DATA RECORDS:
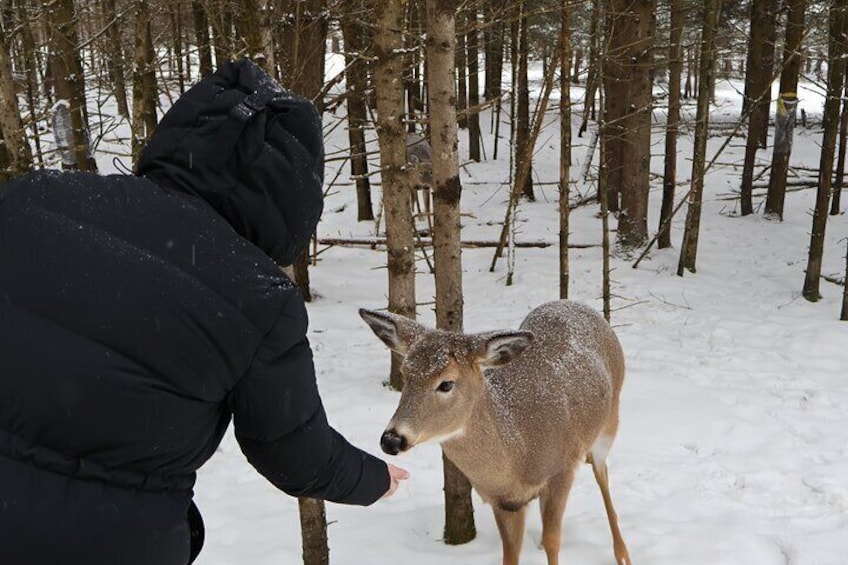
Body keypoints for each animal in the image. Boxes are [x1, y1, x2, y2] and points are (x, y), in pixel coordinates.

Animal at [362, 300, 632, 564]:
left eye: (446, 383)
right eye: (405, 375)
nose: (391, 440)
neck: (519, 452)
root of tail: (576, 304)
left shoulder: (562, 470)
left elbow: (554, 543)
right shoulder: (504, 502)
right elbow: (510, 554)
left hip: (610, 420)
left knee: (602, 473)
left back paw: (622, 553)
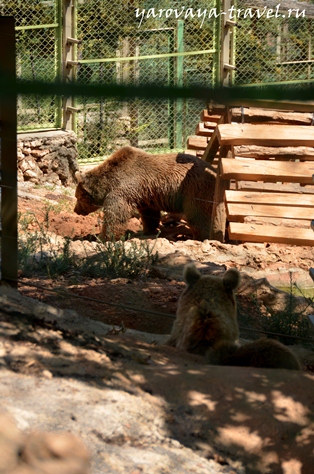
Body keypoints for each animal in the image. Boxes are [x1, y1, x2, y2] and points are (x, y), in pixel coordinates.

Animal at [73, 145, 216, 241]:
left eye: (78, 197)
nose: (76, 210)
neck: (109, 183)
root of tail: (214, 171)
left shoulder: (123, 192)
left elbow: (115, 216)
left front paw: (102, 238)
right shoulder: (145, 195)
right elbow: (149, 215)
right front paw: (146, 231)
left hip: (195, 189)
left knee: (198, 215)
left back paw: (201, 237)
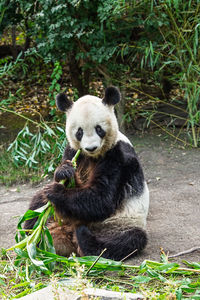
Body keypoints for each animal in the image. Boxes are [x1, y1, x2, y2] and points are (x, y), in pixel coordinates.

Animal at [24, 86, 148, 260]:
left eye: (99, 129)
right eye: (79, 132)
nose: (91, 147)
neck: (93, 157)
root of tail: (67, 234)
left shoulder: (117, 157)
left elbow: (102, 198)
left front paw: (57, 191)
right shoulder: (73, 151)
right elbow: (70, 175)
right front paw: (64, 172)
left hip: (120, 223)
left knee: (126, 240)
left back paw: (83, 237)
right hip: (56, 216)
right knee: (38, 204)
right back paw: (34, 235)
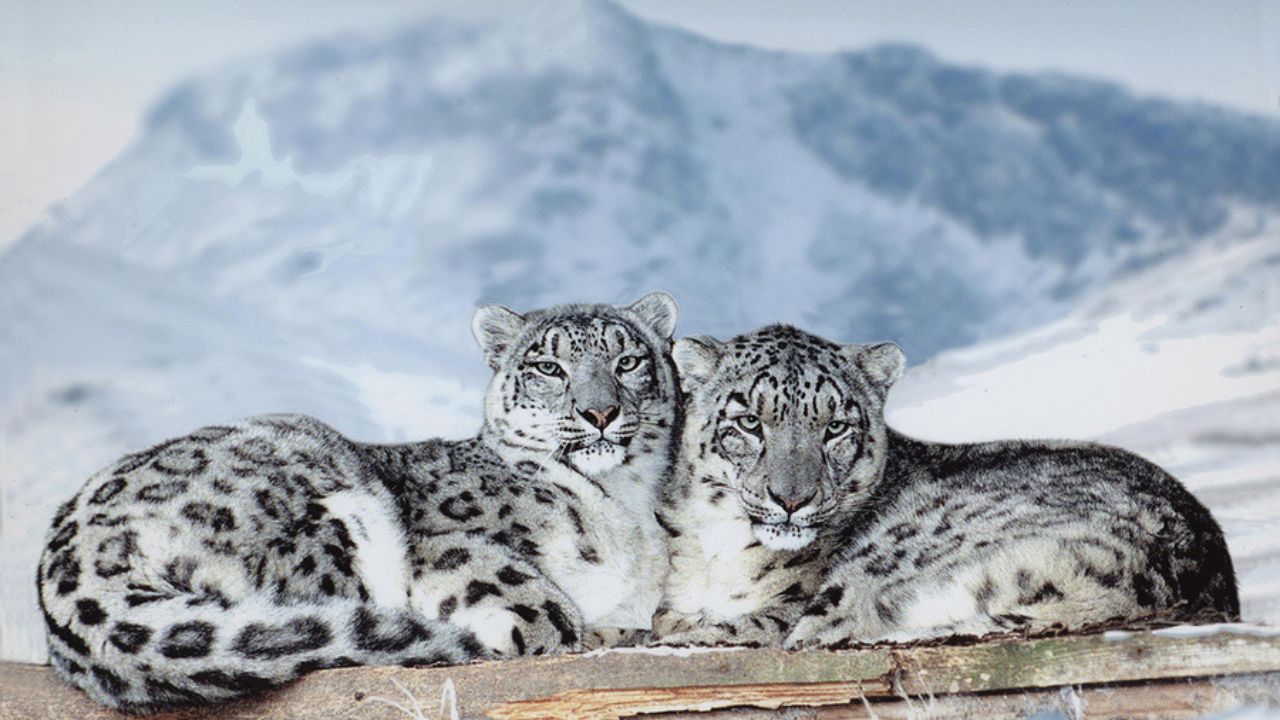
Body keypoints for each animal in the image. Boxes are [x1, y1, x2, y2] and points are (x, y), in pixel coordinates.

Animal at [36, 293, 680, 712]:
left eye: (628, 361)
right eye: (548, 366)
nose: (600, 411)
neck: (626, 505)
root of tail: (68, 564)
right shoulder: (446, 546)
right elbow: (540, 608)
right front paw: (586, 629)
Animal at [652, 324, 1238, 649]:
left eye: (836, 426)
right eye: (749, 421)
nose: (792, 499)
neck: (714, 552)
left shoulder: (782, 608)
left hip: (874, 567)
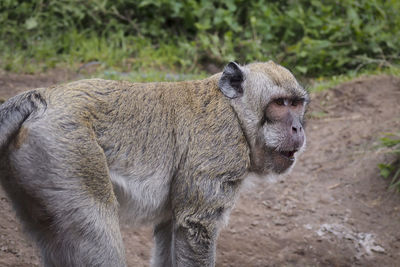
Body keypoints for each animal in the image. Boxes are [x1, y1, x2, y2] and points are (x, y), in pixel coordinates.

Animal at [0, 61, 310, 267]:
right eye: (280, 103)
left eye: (296, 104)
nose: (297, 128)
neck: (235, 113)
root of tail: (42, 97)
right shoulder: (220, 150)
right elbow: (196, 225)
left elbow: (171, 227)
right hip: (70, 150)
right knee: (95, 230)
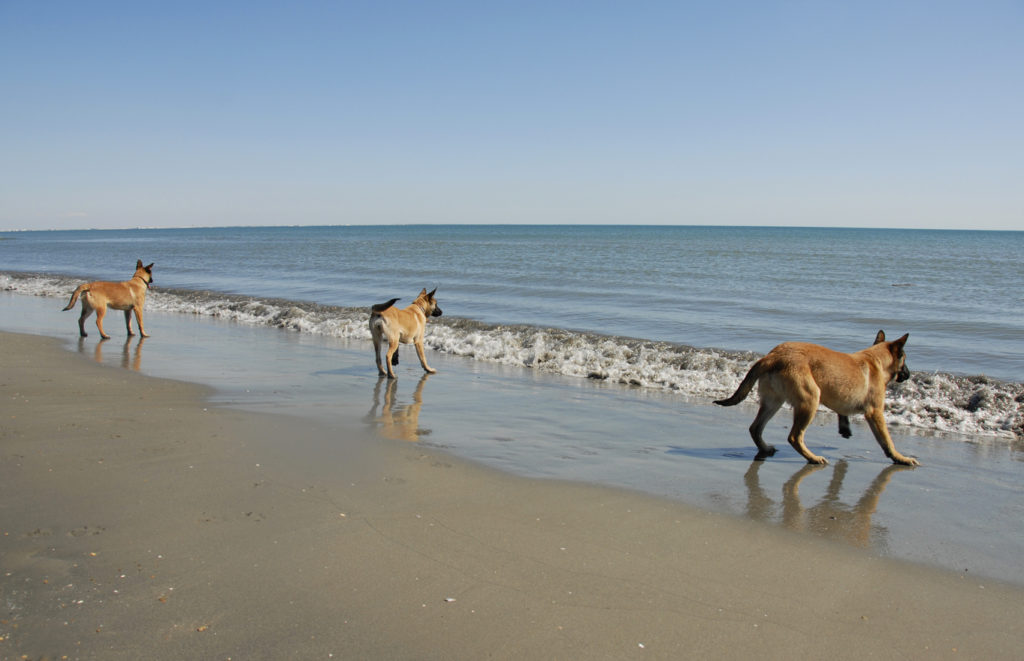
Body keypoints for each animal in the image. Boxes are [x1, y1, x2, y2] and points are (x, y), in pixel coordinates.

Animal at [712, 329, 921, 466]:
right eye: (905, 359)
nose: (909, 374)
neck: (875, 359)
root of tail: (772, 357)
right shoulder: (875, 412)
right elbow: (887, 440)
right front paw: (900, 457)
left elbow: (842, 411)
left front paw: (845, 427)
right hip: (810, 399)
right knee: (794, 437)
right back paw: (812, 458)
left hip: (774, 401)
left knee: (755, 428)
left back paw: (764, 448)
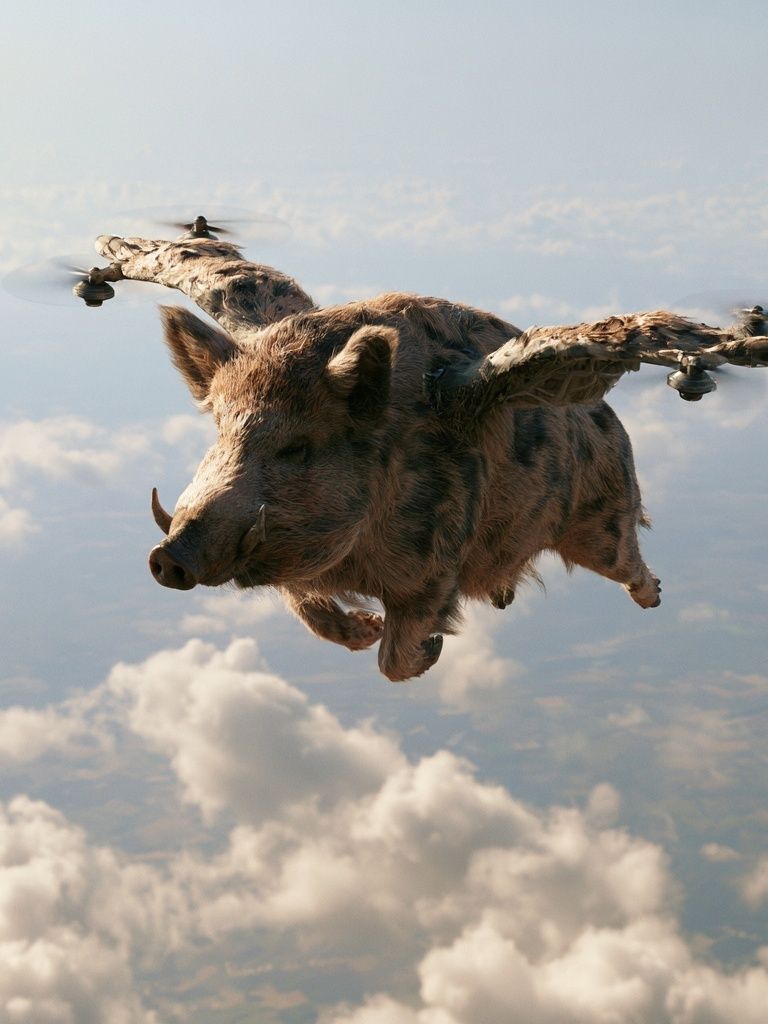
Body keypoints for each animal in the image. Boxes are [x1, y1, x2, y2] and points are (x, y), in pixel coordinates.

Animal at [148, 292, 660, 681]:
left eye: (296, 447)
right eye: (219, 430)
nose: (168, 557)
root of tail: (613, 422)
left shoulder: (434, 569)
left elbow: (393, 660)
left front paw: (429, 648)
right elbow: (310, 611)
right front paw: (369, 627)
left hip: (603, 519)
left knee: (627, 558)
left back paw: (653, 596)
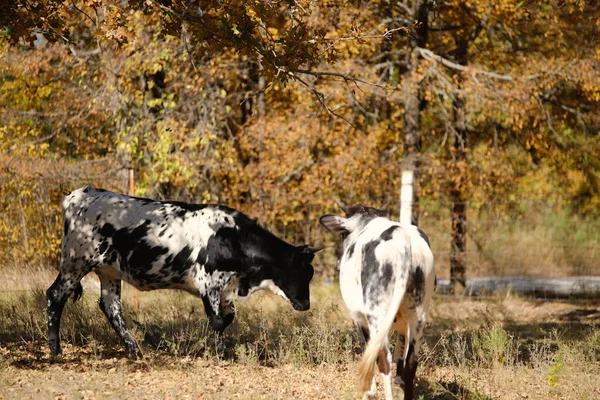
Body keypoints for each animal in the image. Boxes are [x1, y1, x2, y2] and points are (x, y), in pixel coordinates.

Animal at [45, 186, 324, 358]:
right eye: (301, 271)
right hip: (76, 261)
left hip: (109, 271)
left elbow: (226, 319)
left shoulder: (226, 289)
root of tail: (80, 194)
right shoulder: (210, 284)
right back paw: (55, 349)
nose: (307, 304)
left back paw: (135, 349)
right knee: (55, 295)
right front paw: (219, 352)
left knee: (110, 307)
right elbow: (218, 321)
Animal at [322, 203, 434, 400]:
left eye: (343, 234)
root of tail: (401, 237)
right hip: (418, 314)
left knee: (383, 358)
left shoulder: (359, 318)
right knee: (411, 362)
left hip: (376, 314)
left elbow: (368, 349)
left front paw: (370, 390)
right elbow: (401, 353)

WHAT NEEDS TO BE DONE:
Pictures do not belong in the copy. Reproduce the rest of the data exactly.

EXPECTED ANSWER:
Body keypoints for each animal in the image. Boxes are [x1, y1, x2, y2] and points are (x, y), in pixel coordinates.

Animal at [362, 300, 632, 564]:
left eye: (446, 383)
right eye: (405, 375)
nose: (391, 440)
neck: (519, 452)
root of tail: (576, 304)
left shoulder: (562, 470)
left elbow: (554, 543)
right shoulder: (504, 502)
right elbow: (510, 554)
left hip: (610, 420)
left knee: (602, 473)
left back paw: (622, 553)
Body keypoints for each animal in the image. Boxes are [x1, y1, x2, y2] and points are (x, y), in pixel coordinates.

Animal at [73, 145, 216, 241]:
left eye: (78, 197)
nose: (76, 210)
neck: (109, 183)
root of tail: (214, 171)
left shoulder: (123, 192)
left elbow: (115, 216)
left front paw: (102, 238)
right shoulder: (145, 195)
right elbow: (149, 215)
right front paw: (146, 231)
left hip: (195, 189)
left knee: (198, 215)
left back paw: (201, 237)
Body keypoints for each animal in the image. Boxes are [x1, y1, x2, y2] and points are (x, y), in pixel coordinates.

Animal at [24, 86, 148, 260]:
left eye: (99, 129)
right eye: (79, 132)
nose: (91, 147)
neck: (93, 157)
root of tail: (67, 234)
left shoulder: (117, 157)
left elbow: (102, 198)
left front paw: (57, 191)
right shoulder: (73, 151)
right elbow: (70, 175)
right front paw: (64, 172)
left hip: (120, 223)
left knee: (126, 240)
left back paw: (83, 237)
right hip: (56, 216)
right knee: (38, 204)
right back paw: (34, 235)
Body keypoints for each animal in the image. Boxes are [x1, y1, x2, y2] and points are (x, y), in pixel coordinates.

Animal at [36, 293, 680, 712]:
left eye: (628, 361)
right eye: (548, 366)
nose: (600, 411)
neck: (626, 505)
root of tail: (68, 564)
right shoulder: (446, 546)
right elbow: (540, 608)
right front paw: (586, 629)
Animal at [652, 324, 1238, 649]:
left eye: (836, 426)
right eye: (749, 421)
nose: (792, 499)
neck: (714, 552)
left shoulder: (782, 608)
left hip: (874, 567)
Body keypoints for each animal in the image. Boxes are [x1, y1, x2, y2] and points are (x, y), in pixel coordinates.

Animal at [0, 61, 310, 267]:
right eye: (280, 103)
left eye: (296, 104)
nose: (297, 128)
neck: (235, 113)
root of tail: (42, 97)
right shoulder: (220, 150)
right elbow: (196, 225)
left elbow: (171, 227)
right hip: (70, 150)
right knee: (95, 230)
Body keypoints for each animal in the image. Boxes are [x1, y1, x2, y2] and points are (x, y), in pixel coordinates.

Animal at [712, 329, 921, 466]:
right eye: (905, 359)
nose: (909, 374)
neck: (875, 359)
root of tail: (772, 357)
right shoulder: (875, 412)
right elbow: (887, 440)
right front paw: (900, 457)
left elbow: (842, 411)
left front paw: (845, 427)
right hip: (810, 399)
right knee: (794, 437)
right back paw: (812, 458)
left hip: (774, 401)
left knee: (755, 428)
left back paw: (764, 448)
Body keypoints for each animal in the image. Boxes are [x1, y1, x2, y2] and points are (x, y), in pixel coordinates.

Animal at [148, 292, 660, 681]:
left eye: (296, 447)
right eye: (219, 430)
nose: (168, 557)
root of tail: (613, 422)
left shoulder: (434, 569)
left elbow: (393, 660)
left front paw: (429, 648)
right elbow: (310, 611)
right front paw: (369, 627)
left hip: (603, 519)
left knee: (627, 558)
left back paw: (653, 596)
Body keypoints for each animal in the image. Boxes are [x1, y1, x2, y2] and points are (x, y), in pixel coordinates.

Animal at [45, 186, 324, 358]:
right eye: (301, 271)
right hip: (76, 261)
left hip: (109, 271)
left elbow: (226, 319)
left shoulder: (226, 289)
root of tail: (80, 194)
right shoulder: (210, 284)
right back paw: (55, 349)
nose: (307, 304)
left back paw: (135, 349)
right knee: (55, 295)
right front paw: (219, 352)
left knee: (110, 307)
right elbow: (218, 321)
Animal at [322, 203, 434, 400]:
left eye: (343, 234)
root of tail: (401, 237)
right hip: (418, 314)
left knee: (383, 358)
left shoulder: (359, 318)
right knee: (411, 362)
left hip: (376, 314)
left elbow: (368, 349)
left front paw: (370, 390)
right elbow: (401, 353)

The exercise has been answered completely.